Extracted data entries
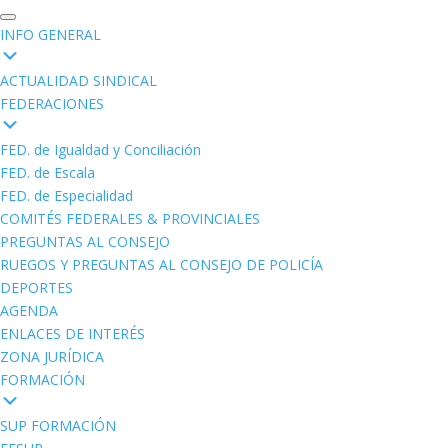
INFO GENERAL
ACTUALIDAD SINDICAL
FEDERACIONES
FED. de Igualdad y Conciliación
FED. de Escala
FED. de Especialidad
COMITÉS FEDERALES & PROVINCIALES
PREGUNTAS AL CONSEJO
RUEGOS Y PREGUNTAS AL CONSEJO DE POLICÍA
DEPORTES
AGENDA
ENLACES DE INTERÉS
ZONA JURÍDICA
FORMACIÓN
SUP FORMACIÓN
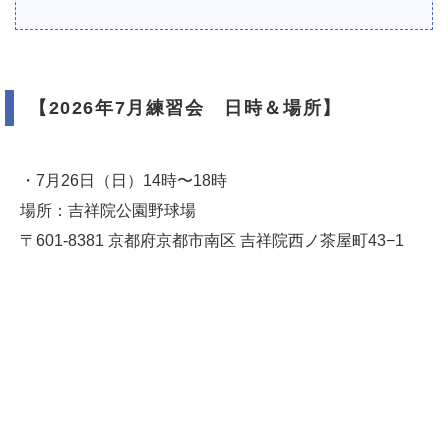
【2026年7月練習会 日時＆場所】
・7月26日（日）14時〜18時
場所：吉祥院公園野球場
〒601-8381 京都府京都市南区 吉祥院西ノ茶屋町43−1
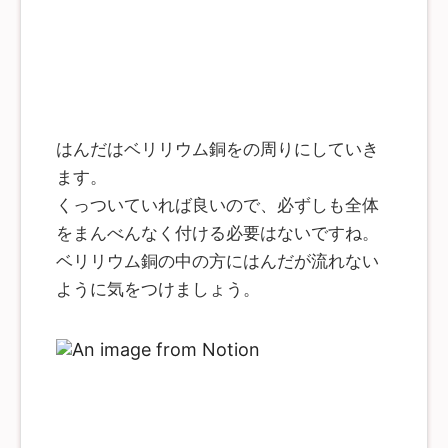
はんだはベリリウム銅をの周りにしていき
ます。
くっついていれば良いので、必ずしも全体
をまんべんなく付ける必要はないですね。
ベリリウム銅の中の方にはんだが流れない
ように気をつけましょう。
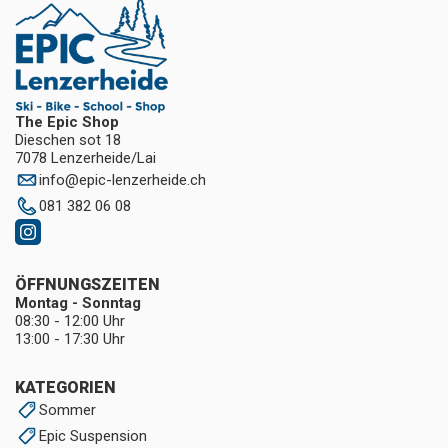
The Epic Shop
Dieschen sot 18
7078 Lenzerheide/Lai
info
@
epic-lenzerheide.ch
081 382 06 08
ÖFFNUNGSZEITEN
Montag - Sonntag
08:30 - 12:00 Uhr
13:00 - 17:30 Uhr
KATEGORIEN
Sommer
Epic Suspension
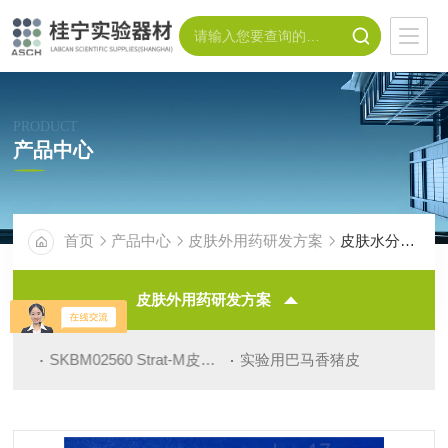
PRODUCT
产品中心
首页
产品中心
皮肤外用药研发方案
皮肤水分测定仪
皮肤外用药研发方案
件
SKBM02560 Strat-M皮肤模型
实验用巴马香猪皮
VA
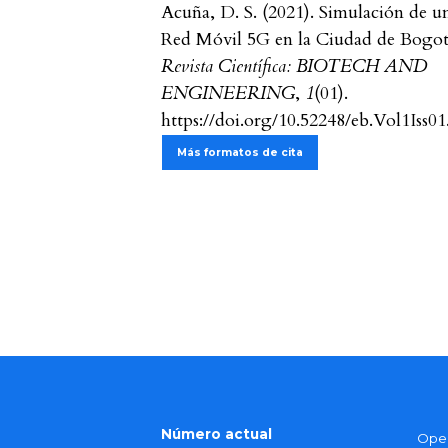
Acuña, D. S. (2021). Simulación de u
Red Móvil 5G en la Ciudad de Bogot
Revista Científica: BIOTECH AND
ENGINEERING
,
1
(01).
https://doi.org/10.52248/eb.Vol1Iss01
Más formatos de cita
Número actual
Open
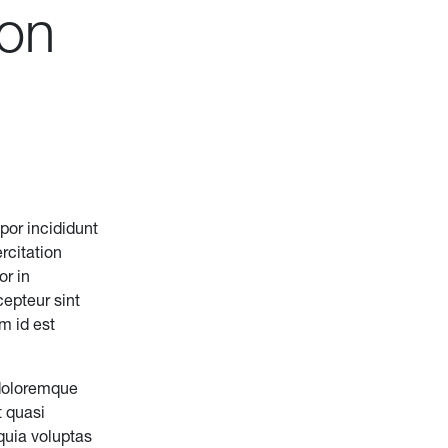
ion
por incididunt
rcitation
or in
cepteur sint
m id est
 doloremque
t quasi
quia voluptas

§ **Task item**: Given the entries above, transcribe exactly the lines from the one holding "FED. de Especialidad" through the one holding "ベリリウム銅の中の方にはんだが流れない"; pictures do not belong in the transcription.

§ **Problem solution**:
FED. de Especialidad
COMITÉS FEDERALES & PROVINCIALES
PREGUNTAS AL CONSEJO
RUEGOS Y PREGUNTAS AL CONSEJO DE POLICÍA
DEPORTES
AGENDA
ENLACES DE INTERÉS
ZONA JURÍDICA
FORMACIÓN
SUP FORMACIÓN
【2026年7月練習会 日時＆場所】
・7月26日（日）14時〜18時
場所：吉祥院公園野球場
〒601-8381 京都府京都市南区 吉祥院西ノ茶屋町43−1
はんだはベリリウム銅をの周りにしていき
ます。
くっついていれば良いので、必ずしも全体
をまんべんなく付ける必要はないですね。
ベリリウム銅の中の方にはんだが流れない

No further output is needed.